The recipe for creating true freedom in your life is simple.
The first step is to make sure that your expenses are lower than your income. You can either adjust your expenses or increase your income. Then you can invest the difference in assets.
What are assets? An asset is something that will give you an income. You can think of assets like money machine.
I like the term money machine because it takes all confusion away from the concept. If it does not make money for you, it is not an asset. If it is costing you money, it is the opposite of an asset and that is called a liability. An asset can be stocks, bonds, real estate that you rent out or a firm that you own. Your car, your house and all the loans attached are liabilities.
Vending and pinball machines
It is almost only your imagination that set the limit of what an asset can be.
It could, for example, be a vending machine in your local gym. Before you laugh at this idea, please remember that the famous investor Warren Buffett began his adventure as a business man with chewing gum and pinball machines. He bought his first pinball machine for 25 dollars and placed it at the local barber shop.

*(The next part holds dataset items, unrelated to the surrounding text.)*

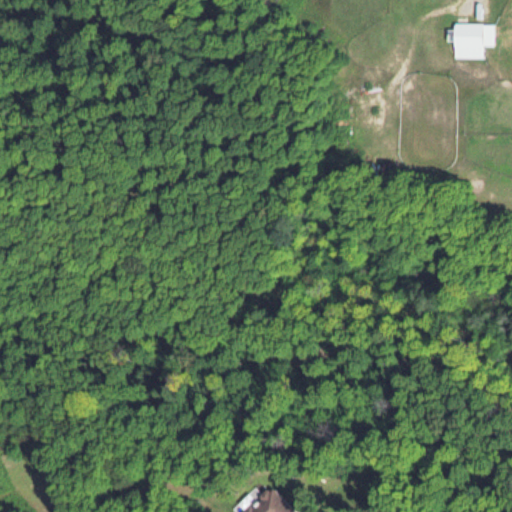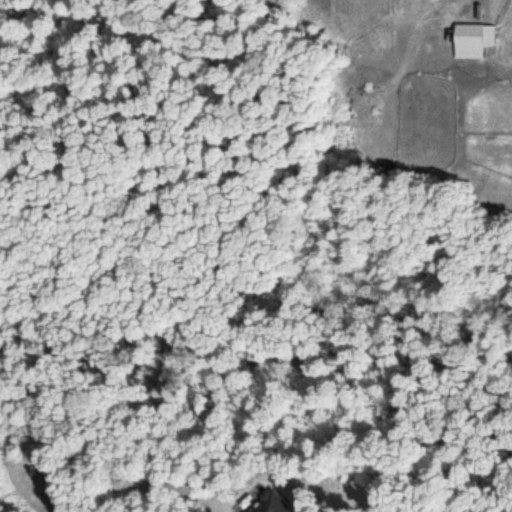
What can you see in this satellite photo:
building: (467, 37)
building: (268, 502)
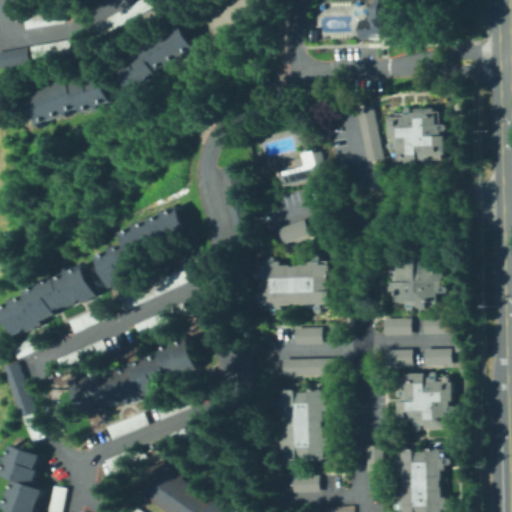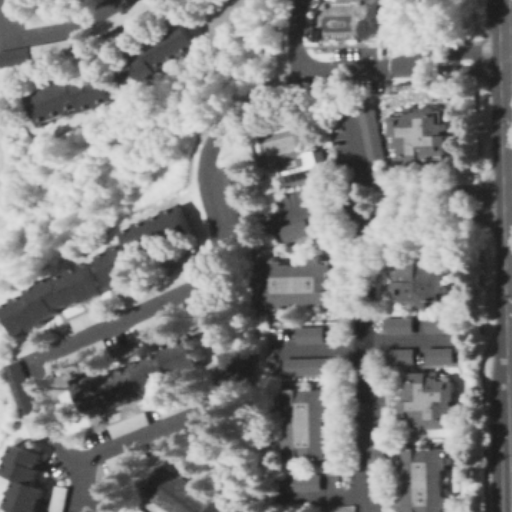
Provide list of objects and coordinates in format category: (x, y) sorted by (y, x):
building: (15, 4)
road: (150, 8)
building: (119, 15)
building: (42, 16)
building: (39, 17)
building: (376, 19)
building: (380, 20)
building: (311, 32)
building: (172, 43)
building: (49, 45)
building: (14, 53)
building: (156, 53)
road: (450, 53)
road: (507, 60)
road: (451, 69)
building: (67, 93)
building: (66, 97)
building: (370, 130)
building: (370, 133)
building: (417, 133)
building: (416, 134)
road: (357, 141)
building: (300, 166)
building: (302, 167)
road: (378, 180)
road: (448, 188)
building: (235, 201)
road: (448, 208)
road: (306, 209)
building: (169, 220)
building: (292, 228)
building: (293, 229)
road: (505, 236)
building: (147, 244)
building: (114, 265)
building: (295, 280)
building: (418, 280)
building: (295, 282)
building: (415, 282)
building: (159, 285)
building: (155, 287)
building: (49, 297)
building: (49, 299)
road: (161, 302)
building: (91, 316)
building: (160, 317)
building: (158, 318)
building: (436, 322)
building: (396, 323)
building: (397, 324)
road: (510, 328)
building: (308, 332)
building: (308, 333)
road: (365, 342)
building: (457, 343)
building: (30, 345)
road: (510, 352)
building: (436, 353)
building: (397, 354)
building: (437, 354)
building: (398, 355)
building: (78, 356)
building: (177, 356)
building: (244, 362)
building: (307, 363)
building: (305, 365)
building: (244, 366)
road: (359, 366)
building: (137, 375)
building: (17, 387)
building: (424, 399)
building: (425, 399)
building: (174, 405)
road: (199, 408)
building: (303, 422)
building: (127, 423)
building: (32, 424)
building: (126, 424)
building: (303, 424)
building: (189, 431)
building: (372, 455)
building: (125, 456)
building: (372, 457)
building: (125, 458)
building: (21, 478)
building: (421, 478)
building: (25, 480)
building: (420, 480)
building: (305, 481)
building: (305, 481)
road: (511, 492)
building: (184, 494)
building: (185, 494)
road: (318, 494)
road: (70, 496)
building: (57, 499)
building: (138, 510)
building: (81, 511)
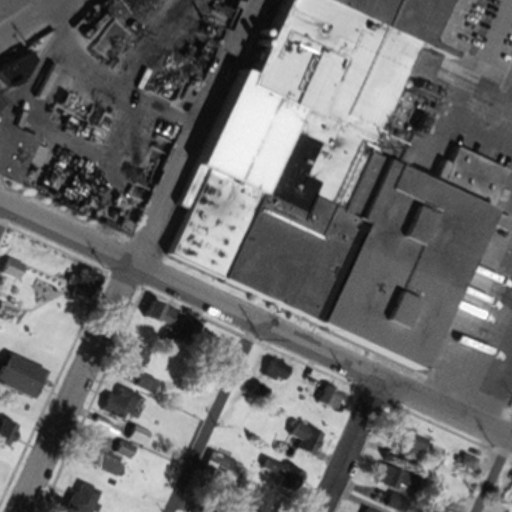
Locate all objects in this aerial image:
road: (33, 21)
building: (5, 74)
building: (9, 159)
building: (333, 184)
road: (6, 221)
road: (138, 256)
building: (75, 289)
road: (255, 321)
building: (154, 323)
building: (57, 336)
building: (182, 337)
building: (137, 373)
building: (270, 375)
road: (492, 378)
building: (23, 385)
building: (255, 397)
building: (114, 410)
road: (216, 418)
building: (4, 438)
building: (306, 446)
road: (350, 446)
building: (402, 450)
building: (108, 462)
building: (463, 468)
road: (493, 471)
building: (216, 472)
building: (391, 486)
building: (285, 488)
building: (500, 489)
building: (78, 501)
building: (361, 511)
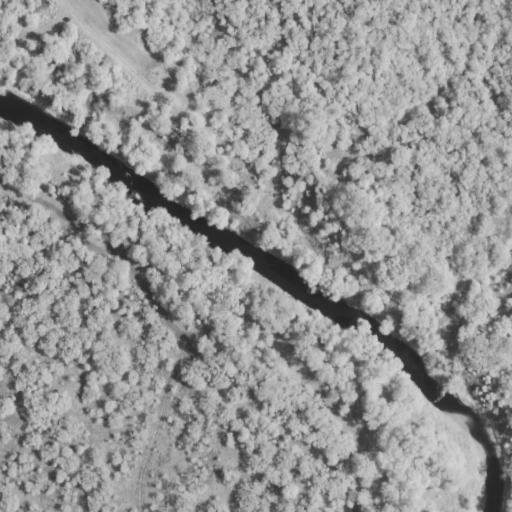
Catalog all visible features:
river: (286, 279)
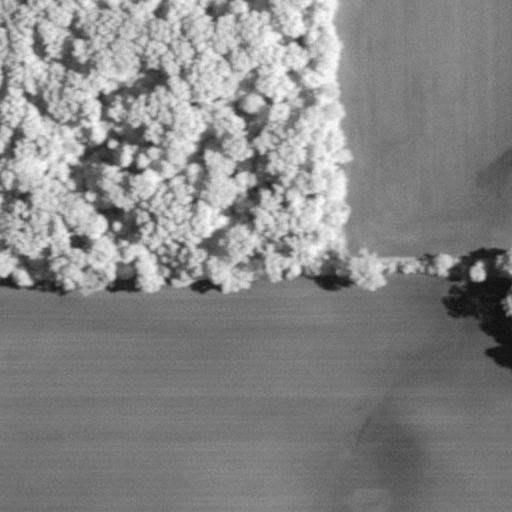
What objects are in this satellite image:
crop: (428, 130)
crop: (260, 390)
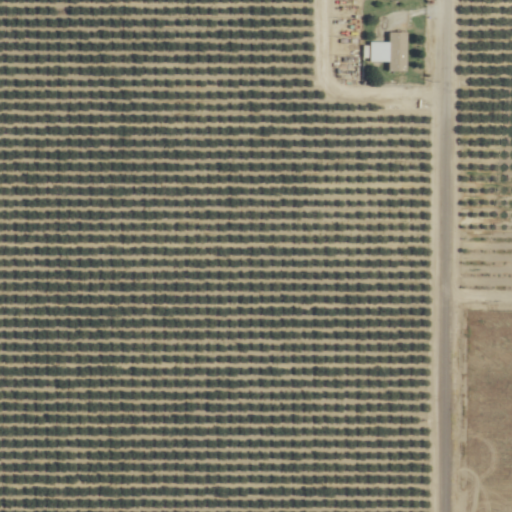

On the first day, it earned him four dollars. Gradually, the coins trickled in and he invested in more machines, placing them in other hair dressers and barber shops.
The local shop keeper received half of the revenue from the machines which motivated them to take good care of the machine, but it also made them eager to have more installed since they had no investment or maintenance costs. They only enjoyed benefits.
Warren Buffett pretended to be a local errand boy, employed to take care of the machines. When the barber asked him to install yet another money-making machine, Warren Buffett simply answered that he would ask his manager.
Little did the barber know that the skinny kid was the CEO himself.
By the next visit, Warren Buffett would politely explain that the big boss had said no.
The machines created a passive income for Warren Buffett and became his first asset. Before he was 17, he had mad 53.000 dollar mainly on candy and pinball machines.
No. Your home is not an asset
A lot of people think that their home is an asset.
“We will invest in property” people say when they buy a home. But your own private house is not an asset unless you rent it out and live somewhere else.
If you live in it, it’s a liability. It’s a drain on your finances.
Consider this: Does your home provide you with an income? Some people try to justify it, explaining that the price of real estate in that exact area has doubled and will continue to double.
Maybe, maybe not.
There are such things as real estate bubbles, and who knows what the value of your home will be when you are ready to downsize. How much did your home cost you in maintenance, taxes, electricity, heating, insurance and interest on loans last year? Unless you have exceptionally high Airbnb rates that surpass the cost of all your costs, your home is a liability.
If you want it to become an asset, move out and rent it out.